Document text:
A Crime By The Wildlands Conservancy

photo by Tami Quigley

The top photo shows the Robin Hood Bridge, before the Wildlands Conservancy demolished the little  Robin Hood Dam, just downstream beyond the bridge. The dam was only about 10 inches high, and was built as a visual effect to accompany the bridge in 1941. It was the last WPA project in Allentown, and considered the final touch for Lehigh Parkway. Several years ago, the Wildlands told the Allentown Park Director and City Council that it wanted to demolish the dam. The only thing that stood between their bulldozer and the dam was yours truly. I managed to hold up the demolition for a couple weeks, during which time I tried to educate city council about the park, but to no avail. If demolishing the dam wasn't bad enough, The Wildlands Conservancy piled the broken dam ruble around the stone bridge piers, as seen in the bottom photo. I'm sad to report that the situation is now even worse. All that ruble collected silt, and now weeds and brush is growing around the stone bridge piers. I suppose the Wildlands Conservancy considers it an extension of its riparian buffer.

(Scene geometry reasoning data)
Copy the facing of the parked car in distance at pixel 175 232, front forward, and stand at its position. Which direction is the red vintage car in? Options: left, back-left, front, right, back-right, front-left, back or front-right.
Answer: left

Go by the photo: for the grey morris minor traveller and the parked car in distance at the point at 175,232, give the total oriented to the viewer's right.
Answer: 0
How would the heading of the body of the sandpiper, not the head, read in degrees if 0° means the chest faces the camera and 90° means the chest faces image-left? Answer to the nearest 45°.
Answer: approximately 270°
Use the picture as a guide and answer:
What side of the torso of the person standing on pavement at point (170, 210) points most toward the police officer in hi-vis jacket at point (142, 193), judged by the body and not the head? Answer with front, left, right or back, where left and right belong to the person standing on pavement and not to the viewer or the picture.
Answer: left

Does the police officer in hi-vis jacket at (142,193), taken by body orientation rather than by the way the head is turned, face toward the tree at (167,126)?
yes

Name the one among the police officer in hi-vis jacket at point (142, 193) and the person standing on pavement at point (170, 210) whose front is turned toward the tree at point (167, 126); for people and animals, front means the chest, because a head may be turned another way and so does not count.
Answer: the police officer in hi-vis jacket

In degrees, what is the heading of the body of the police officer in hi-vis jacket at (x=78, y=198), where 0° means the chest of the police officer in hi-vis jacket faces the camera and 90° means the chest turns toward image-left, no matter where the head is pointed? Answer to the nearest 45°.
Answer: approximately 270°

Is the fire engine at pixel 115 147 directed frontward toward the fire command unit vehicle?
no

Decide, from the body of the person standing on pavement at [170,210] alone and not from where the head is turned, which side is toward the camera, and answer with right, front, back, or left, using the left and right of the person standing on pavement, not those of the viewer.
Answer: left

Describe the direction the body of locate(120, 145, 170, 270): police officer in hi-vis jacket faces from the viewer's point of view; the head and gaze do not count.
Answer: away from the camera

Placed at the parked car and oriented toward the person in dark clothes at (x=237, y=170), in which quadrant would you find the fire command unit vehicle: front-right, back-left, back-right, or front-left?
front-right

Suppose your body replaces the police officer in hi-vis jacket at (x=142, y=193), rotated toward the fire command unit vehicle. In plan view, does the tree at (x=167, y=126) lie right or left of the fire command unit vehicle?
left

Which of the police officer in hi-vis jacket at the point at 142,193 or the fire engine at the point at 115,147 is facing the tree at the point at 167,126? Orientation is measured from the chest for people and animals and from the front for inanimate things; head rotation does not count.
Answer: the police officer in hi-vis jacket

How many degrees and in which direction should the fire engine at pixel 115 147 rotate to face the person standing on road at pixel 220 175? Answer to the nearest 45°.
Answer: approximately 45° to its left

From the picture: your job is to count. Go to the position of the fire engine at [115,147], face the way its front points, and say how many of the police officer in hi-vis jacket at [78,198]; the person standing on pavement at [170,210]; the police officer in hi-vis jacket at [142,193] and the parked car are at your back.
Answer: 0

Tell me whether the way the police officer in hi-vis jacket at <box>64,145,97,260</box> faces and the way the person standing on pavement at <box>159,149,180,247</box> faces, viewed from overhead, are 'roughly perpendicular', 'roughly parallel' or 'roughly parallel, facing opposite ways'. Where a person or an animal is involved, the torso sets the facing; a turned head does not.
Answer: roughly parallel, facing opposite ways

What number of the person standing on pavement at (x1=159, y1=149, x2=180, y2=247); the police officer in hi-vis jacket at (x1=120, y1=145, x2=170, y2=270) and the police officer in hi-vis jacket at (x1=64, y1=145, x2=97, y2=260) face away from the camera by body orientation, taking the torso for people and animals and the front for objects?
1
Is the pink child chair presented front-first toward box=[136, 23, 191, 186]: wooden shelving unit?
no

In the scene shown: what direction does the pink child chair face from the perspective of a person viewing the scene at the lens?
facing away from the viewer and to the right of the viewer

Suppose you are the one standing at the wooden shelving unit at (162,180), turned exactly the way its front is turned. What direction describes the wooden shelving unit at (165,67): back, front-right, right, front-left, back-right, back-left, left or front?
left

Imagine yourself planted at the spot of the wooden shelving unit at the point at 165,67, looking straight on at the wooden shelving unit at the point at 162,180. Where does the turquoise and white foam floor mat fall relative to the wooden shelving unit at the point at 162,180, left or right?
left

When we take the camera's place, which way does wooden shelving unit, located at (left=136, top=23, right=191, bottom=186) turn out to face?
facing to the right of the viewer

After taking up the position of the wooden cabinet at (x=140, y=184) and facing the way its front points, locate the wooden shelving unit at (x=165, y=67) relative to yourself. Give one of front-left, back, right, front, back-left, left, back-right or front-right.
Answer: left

What is being asked: Using the post about the Robin Hood Bridge, list every named place or structure it mentions. This data has nothing to do with the post about the Robin Hood Bridge.

Worked solution: Robin Hood Bridge, Robin Hood Dam, Allentown, Lehigh Parkway